··· The records ···

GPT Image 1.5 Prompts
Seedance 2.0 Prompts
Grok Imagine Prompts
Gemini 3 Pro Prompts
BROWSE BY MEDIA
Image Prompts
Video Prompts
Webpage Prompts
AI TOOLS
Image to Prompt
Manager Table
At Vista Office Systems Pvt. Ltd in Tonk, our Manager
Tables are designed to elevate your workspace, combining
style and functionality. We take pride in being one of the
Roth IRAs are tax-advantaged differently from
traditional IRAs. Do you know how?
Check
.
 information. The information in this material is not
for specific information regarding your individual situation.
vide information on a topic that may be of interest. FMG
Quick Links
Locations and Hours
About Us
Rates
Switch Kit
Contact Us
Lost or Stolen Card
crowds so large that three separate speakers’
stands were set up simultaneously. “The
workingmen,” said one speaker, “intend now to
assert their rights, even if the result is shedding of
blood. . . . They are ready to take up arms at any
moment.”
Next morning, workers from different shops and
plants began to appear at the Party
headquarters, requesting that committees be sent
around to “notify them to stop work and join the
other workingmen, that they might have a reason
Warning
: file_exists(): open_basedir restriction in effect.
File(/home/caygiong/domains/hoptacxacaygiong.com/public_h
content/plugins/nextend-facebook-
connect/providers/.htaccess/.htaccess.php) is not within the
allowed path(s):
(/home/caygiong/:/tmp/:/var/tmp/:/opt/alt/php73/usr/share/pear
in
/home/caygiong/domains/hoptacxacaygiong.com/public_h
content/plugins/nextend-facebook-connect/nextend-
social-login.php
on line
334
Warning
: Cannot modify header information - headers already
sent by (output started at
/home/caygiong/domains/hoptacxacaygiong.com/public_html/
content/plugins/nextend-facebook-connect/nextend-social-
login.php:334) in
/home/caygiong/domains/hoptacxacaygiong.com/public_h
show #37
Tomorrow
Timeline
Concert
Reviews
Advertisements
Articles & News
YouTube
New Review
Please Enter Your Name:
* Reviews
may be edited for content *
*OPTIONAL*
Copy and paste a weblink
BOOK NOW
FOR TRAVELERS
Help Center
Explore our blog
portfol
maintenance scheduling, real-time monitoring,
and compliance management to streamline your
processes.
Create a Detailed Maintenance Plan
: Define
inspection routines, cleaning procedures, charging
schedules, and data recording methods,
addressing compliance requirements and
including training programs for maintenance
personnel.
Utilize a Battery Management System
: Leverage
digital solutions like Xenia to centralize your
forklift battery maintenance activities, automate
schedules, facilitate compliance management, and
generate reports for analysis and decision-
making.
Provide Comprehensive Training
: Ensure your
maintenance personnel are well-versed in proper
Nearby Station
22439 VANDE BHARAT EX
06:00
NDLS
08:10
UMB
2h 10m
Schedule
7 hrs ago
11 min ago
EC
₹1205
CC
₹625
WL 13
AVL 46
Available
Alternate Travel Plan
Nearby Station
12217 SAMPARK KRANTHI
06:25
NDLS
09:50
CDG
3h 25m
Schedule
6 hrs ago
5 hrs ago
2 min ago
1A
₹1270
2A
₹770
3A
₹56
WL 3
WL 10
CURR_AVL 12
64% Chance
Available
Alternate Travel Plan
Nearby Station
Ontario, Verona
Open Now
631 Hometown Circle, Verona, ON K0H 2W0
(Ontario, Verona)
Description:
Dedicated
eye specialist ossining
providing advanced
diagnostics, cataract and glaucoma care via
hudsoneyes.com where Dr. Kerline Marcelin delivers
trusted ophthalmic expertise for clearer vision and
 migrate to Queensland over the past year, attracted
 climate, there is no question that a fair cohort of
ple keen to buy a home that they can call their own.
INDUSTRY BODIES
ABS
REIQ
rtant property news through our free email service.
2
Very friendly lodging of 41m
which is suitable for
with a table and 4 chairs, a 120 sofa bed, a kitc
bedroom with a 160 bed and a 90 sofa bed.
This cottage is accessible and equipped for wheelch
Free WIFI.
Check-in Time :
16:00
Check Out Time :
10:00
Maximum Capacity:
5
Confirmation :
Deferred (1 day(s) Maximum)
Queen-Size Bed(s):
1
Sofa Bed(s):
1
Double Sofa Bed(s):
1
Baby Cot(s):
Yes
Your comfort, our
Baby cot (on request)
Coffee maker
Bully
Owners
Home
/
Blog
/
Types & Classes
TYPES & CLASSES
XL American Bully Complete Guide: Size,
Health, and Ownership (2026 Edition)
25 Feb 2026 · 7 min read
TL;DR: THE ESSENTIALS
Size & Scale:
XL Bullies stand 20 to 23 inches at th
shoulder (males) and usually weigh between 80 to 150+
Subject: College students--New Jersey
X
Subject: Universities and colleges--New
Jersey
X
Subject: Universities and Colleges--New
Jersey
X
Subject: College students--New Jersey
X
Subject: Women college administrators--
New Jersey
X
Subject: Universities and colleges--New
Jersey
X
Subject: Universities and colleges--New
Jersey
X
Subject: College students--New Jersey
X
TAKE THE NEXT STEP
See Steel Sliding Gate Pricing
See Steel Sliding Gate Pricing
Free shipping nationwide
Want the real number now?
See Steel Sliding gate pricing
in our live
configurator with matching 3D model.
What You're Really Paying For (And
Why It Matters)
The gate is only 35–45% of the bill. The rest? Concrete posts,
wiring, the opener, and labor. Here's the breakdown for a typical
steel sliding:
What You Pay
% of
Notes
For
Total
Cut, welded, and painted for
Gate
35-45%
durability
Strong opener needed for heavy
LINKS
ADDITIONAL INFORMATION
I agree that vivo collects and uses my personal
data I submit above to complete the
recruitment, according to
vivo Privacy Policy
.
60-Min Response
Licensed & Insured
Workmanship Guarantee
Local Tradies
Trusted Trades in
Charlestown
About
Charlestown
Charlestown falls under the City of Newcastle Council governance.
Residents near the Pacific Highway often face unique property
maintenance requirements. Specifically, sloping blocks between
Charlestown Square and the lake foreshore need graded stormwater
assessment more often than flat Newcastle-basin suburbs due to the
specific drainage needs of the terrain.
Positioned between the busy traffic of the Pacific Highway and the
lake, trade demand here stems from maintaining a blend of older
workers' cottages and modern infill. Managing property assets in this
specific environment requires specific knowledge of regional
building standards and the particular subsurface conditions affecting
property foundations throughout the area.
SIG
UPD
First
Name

···

_What you need to do_: Please quote every line of the records above word for word, keeping their original order and line breaks.

_Exercise result_:
GPT Image 1.5 Prompts
Seedance 2.0 Prompts
Grok Imagine Prompts
Gemini 3 Pro Prompts
BROWSE BY MEDIA
Image Prompts
Video Prompts
Webpage Prompts
AI TOOLS
Image to Prompt
Manager Table
At Vista Office Systems Pvt. Ltd in Tonk, our Manager
Tables are designed to elevate your workspace, combining
style and functionality. We take pride in being one of the
Roth IRAs are tax-advantaged differently from
traditional IRAs. Do you know how?
Check
.
 information. The information in this material is not
for specific information regarding your individual situation.
vide information on a topic that may be of interest. FMG
Quick Links
Locations and Hours
About Us
Rates
Switch Kit
Contact Us
Lost or Stolen Card
crowds so large that three separate speakers’
stands were set up simultaneously. “The
workingmen,” said one speaker, “intend now to
assert their rights, even if the result is shedding of
blood. . . . They are ready to take up arms at any
moment.”
Next morning, workers from different shops and
plants began to appear at the Party
headquarters, requesting that committees be sent
around to “notify them to stop work and join the
other workingmen, that they might have a reason
Warning
: file_exists(): open_basedir restriction in effect.
File(/home/caygiong/domains/hoptacxacaygiong.com/public_h
content/plugins/nextend-facebook-
connect/providers/.htaccess/.htaccess.php) is not within the
allowed path(s):
(/home/caygiong/:/tmp/:/var/tmp/:/opt/alt/php73/usr/share/pear
in
/home/caygiong/domains/hoptacxacaygiong.com/public_h
content/plugins/nextend-facebook-connect/nextend-
social-login.php
on line
334
Warning
: Cannot modify header information - headers already
sent by (output started at
/home/caygiong/domains/hoptacxacaygiong.com/public_html/
content/plugins/nextend-facebook-connect/nextend-social-
login.php:334) in
/home/caygiong/domains/hoptacxacaygiong.com/public_h
show #37
Tomorrow
Timeline
Concert
Reviews
Advertisements
Articles & News
YouTube
New Review
Please Enter Your Name:
* Reviews
may be edited for content *
*OPTIONAL*
Copy and paste a weblink
BOOK NOW
FOR TRAVELERS
Help Center
Explore our blog
portfol
maintenance scheduling, real-time monitoring,
and compliance management to streamline your
processes.
Create a Detailed Maintenance Plan
: Define
inspection routines, cleaning procedures, charging
schedules, and data recording methods,
addressing compliance requirements and
including training programs for maintenance
personnel.
Utilize a Battery Management System
: Leverage
digital solutions like Xenia to centralize your
forklift battery maintenance activities, automate
schedules, facilitate compliance management, and
generate reports for analysis and decision-
making.
Provide Comprehensive Training
: Ensure your
maintenance personnel are well-versed in proper
Nearby Station
22439 VANDE BHARAT EX
06:00
NDLS
08:10
UMB
2h 10m
Schedule
7 hrs ago
11 min ago
EC
₹1205
CC
₹625
WL 13
AVL 46
Available
Alternate Travel Plan
Nearby Station
12217 SAMPARK KRANTHI
06:25
NDLS
09:50
CDG
3h 25m
Schedule
6 hrs ago
5 hrs ago
2 min ago
1A
₹1270
2A
₹770
3A
₹56
WL 3
WL 10
CURR_AVL 12
64% Chance
Available
Alternate Travel Plan
Nearby Station
Ontario, Verona
Open Now
631 Hometown Circle, Verona, ON K0H 2W0
(Ontario, Verona)
Description:
Dedicated
eye specialist ossining
providing advanced
diagnostics, cataract and glaucoma care via
hudsoneyes.com where Dr. Kerline Marcelin delivers
trusted ophthalmic expertise for clearer vision and
 migrate to Queensland over the past year, attracted
 climate, there is no question that a fair cohort of
ple keen to buy a home that they can call their own.
INDUSTRY BODIES
ABS
REIQ
rtant property news through our free email service.
2
Very friendly lodging of 41m
which is suitable for
with a table and 4 chairs, a 120 sofa bed, a kitc
bedroom with a 160 bed and a 90 sofa bed.
This cottage is accessible and equipped for wheelch
Free WIFI.
Check-in Time :
16:00
Check Out Time :
10:00
Maximum Capacity:
5
Confirmation :
Deferred (1 day(s) Maximum)
Queen-Size Bed(s):
1
Sofa Bed(s):
1
Double Sofa Bed(s):
1
Baby Cot(s):
Yes
Your comfort, our
Baby cot (on request)
Coffee maker
Bully
Owners
Home
/
Blog
/
Types & Classes
TYPES & CLASSES
XL American Bully Complete Guide: Size,
Health, and Ownership (2026 Edition)
25 Feb 2026 · 7 min read
TL;DR: THE ESSENTIALS
Size & Scale:
XL Bullies stand 20 to 23 inches at th
shoulder (males) and usually weigh between 80 to 150+
Subject: College students--New Jersey
X
Subject: Universities and colleges--New
Jersey
X
Subject: Universities and Colleges--New
Jersey
X
Subject: College students--New Jersey
X
Subject: Women college administrators--
New Jersey
X
Subject: Universities and colleges--New
Jersey
X
Subject: Universities and colleges--New
Jersey
X
Subject: College students--New Jersey
X
TAKE THE NEXT STEP
See Steel Sliding Gate Pricing
See Steel Sliding Gate Pricing
Free shipping nationwide
Want the real number now?
See Steel Sliding gate pricing
in our live
configurator with matching 3D model.
What You're Really Paying For (And
Why It Matters)
The gate is only 35–45% of the bill. The rest? Concrete posts,
wiring, the opener, and labor. Here's the breakdown for a typical
steel sliding:
What You Pay
% of
Notes
For
Total
Cut, welded, and painted for
Gate
35-45%
durability
Strong opener needed for heavy
LINKS
ADDITIONAL INFORMATION
I agree that vivo collects and uses my personal
data I submit above to complete the
recruitment, according to
vivo Privacy Policy
.
60-Min Response
Licensed & Insured
Workmanship Guarantee
Local Tradies
Trusted Trades in
Charlestown
About
Charlestown
Charlestown falls under the City of Newcastle Council governance.
Residents near the Pacific Highway often face unique property
maintenance requirements. Specifically, sloping blocks between
Charlestown Square and the lake foreshore need graded stormwater
assessment more often than flat Newcastle-basin suburbs due to the
specific drainage needs of the terrain.
Positioned between the busy traffic of the Pacific Highway and the
lake, trade demand here stems from maintaining a blend of older
workers' cottages and modern infill. Managing property assets in this
specific environment requires specific knowledge of regional
building standards and the particular subsurface conditions affecting
property foundations throughout the area.
SIG
UPD
First
Name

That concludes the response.